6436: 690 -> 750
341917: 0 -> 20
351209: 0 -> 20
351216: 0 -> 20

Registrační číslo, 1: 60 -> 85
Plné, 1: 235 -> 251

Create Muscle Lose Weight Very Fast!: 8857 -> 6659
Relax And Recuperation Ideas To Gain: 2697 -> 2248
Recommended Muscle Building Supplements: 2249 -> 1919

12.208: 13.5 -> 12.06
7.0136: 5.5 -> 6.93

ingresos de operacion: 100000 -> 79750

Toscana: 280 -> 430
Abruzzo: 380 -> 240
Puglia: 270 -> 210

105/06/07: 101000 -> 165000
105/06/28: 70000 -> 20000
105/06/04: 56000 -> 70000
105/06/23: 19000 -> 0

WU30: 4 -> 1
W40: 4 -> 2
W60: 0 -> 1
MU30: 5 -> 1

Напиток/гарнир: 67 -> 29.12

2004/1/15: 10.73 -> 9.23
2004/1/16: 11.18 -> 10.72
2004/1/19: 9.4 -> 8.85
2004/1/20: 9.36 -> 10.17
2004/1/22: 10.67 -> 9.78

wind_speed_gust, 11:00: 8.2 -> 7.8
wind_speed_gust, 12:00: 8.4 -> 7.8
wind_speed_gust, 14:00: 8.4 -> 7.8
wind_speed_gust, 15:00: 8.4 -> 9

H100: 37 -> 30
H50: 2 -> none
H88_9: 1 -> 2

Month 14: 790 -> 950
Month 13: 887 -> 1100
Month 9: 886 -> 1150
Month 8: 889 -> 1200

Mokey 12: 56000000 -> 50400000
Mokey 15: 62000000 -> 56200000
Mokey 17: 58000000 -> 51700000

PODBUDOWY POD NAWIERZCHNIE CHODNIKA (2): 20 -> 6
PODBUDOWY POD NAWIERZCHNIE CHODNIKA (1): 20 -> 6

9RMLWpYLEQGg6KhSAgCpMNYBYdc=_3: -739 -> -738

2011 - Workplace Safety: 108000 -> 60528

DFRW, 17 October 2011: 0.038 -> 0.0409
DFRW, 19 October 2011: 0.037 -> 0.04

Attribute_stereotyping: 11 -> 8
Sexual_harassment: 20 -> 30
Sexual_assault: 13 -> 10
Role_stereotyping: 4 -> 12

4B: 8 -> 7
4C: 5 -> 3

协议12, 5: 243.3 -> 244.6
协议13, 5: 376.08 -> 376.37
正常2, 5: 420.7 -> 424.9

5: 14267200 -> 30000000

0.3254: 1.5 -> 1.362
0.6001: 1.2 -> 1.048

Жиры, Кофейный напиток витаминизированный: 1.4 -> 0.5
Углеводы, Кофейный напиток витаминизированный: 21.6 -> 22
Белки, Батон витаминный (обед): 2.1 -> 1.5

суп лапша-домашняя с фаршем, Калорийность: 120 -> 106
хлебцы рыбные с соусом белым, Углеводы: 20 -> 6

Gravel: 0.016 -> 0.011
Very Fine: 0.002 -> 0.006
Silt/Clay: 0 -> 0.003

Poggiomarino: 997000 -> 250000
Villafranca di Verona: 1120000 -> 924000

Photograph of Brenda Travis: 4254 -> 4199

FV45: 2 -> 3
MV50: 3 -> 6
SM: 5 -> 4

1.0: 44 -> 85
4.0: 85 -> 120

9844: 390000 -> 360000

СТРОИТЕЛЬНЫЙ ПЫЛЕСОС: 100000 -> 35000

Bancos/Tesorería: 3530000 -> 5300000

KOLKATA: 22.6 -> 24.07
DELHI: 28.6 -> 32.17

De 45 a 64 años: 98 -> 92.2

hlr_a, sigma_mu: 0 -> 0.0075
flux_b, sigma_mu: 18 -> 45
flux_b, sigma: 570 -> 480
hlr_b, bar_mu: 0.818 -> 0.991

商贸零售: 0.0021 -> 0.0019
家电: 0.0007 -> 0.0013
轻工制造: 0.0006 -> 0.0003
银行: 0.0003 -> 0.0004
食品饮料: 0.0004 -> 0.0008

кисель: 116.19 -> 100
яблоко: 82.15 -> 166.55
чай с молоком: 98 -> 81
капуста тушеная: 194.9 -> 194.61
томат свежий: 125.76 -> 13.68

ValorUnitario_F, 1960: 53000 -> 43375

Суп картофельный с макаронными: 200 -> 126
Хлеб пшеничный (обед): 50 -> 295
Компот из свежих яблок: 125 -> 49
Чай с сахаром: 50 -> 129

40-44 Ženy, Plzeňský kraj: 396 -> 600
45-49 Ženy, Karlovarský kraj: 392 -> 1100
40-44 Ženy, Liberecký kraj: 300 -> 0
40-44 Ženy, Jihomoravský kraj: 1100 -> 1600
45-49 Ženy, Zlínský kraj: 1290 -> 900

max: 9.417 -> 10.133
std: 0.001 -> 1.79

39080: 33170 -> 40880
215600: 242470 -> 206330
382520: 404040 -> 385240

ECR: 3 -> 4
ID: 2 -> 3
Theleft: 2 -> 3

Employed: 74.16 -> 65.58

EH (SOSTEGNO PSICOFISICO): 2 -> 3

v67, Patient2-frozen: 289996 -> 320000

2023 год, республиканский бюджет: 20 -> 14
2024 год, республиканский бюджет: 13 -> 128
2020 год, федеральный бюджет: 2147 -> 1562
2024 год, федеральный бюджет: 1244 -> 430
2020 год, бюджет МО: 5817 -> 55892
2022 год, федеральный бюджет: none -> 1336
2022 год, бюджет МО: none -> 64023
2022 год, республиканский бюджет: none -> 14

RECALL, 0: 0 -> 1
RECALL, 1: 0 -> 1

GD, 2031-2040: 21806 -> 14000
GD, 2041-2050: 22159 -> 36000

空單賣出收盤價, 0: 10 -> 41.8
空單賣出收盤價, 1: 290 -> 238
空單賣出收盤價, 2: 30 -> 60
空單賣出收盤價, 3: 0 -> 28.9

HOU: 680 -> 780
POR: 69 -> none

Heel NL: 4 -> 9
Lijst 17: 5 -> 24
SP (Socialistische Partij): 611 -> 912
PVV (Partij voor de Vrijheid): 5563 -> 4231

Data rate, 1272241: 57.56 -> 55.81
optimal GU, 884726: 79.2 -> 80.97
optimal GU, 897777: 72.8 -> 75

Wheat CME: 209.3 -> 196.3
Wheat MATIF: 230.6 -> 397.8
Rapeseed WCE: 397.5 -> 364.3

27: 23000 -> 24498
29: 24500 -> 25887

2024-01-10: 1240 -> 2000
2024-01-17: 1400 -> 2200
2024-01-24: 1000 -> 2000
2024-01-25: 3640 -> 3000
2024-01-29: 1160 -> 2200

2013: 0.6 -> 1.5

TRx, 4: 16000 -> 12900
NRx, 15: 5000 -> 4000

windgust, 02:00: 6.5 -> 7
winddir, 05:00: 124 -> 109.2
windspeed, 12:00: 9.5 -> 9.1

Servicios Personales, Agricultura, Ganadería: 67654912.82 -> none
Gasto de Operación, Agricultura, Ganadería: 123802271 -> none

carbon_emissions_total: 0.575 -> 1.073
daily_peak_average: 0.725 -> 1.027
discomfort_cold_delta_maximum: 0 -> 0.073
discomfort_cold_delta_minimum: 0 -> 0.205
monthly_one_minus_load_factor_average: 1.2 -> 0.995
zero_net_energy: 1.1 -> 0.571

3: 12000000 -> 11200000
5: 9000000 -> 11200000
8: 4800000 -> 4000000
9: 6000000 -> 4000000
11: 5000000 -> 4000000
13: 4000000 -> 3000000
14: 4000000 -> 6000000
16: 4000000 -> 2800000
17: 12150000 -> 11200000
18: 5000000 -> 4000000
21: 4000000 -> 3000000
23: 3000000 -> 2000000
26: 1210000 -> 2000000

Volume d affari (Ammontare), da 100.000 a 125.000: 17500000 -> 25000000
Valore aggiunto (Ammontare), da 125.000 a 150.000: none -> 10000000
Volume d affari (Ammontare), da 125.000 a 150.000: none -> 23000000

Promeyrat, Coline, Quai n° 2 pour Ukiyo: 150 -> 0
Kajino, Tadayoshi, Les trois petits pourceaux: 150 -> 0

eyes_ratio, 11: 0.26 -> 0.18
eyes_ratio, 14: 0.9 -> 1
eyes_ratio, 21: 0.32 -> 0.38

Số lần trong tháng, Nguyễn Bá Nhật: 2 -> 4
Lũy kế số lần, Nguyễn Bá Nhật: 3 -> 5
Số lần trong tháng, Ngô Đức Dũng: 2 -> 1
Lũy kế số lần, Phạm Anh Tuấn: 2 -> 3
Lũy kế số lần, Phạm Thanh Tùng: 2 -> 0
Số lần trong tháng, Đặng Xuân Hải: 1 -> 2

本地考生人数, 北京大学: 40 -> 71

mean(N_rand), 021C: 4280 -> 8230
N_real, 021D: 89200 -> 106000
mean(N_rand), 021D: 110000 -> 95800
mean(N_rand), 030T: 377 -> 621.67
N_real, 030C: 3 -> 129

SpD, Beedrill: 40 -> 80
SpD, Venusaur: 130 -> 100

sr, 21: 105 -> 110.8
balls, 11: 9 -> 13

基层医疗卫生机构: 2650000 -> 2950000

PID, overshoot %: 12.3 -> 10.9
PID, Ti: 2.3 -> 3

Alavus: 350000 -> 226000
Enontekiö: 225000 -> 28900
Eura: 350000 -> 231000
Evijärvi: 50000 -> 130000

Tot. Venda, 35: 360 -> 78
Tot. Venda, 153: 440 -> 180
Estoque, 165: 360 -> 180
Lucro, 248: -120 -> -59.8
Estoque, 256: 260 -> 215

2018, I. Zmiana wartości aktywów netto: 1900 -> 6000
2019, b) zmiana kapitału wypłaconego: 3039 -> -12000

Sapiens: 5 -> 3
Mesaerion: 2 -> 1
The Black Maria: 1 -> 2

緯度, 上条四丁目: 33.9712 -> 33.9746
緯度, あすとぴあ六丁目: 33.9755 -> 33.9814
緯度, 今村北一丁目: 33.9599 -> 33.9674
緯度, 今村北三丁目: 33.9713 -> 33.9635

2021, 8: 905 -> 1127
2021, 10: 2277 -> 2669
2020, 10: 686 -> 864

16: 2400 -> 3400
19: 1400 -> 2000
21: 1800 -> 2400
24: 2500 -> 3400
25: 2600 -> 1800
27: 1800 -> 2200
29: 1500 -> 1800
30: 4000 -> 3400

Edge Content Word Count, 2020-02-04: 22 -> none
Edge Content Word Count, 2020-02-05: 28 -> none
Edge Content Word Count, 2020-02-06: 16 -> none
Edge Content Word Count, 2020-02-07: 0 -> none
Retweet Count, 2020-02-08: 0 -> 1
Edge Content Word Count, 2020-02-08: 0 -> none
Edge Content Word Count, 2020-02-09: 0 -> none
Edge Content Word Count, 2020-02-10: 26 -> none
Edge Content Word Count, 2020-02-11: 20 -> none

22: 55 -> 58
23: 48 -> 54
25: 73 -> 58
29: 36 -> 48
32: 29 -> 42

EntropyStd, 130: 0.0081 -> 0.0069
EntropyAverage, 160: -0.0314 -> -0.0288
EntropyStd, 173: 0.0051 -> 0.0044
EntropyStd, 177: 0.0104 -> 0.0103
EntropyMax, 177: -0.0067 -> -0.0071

▶ _Your objective_: The answer must be a single number: the count of lines in the data that include the word "affari".

▶ _Answer area_: 2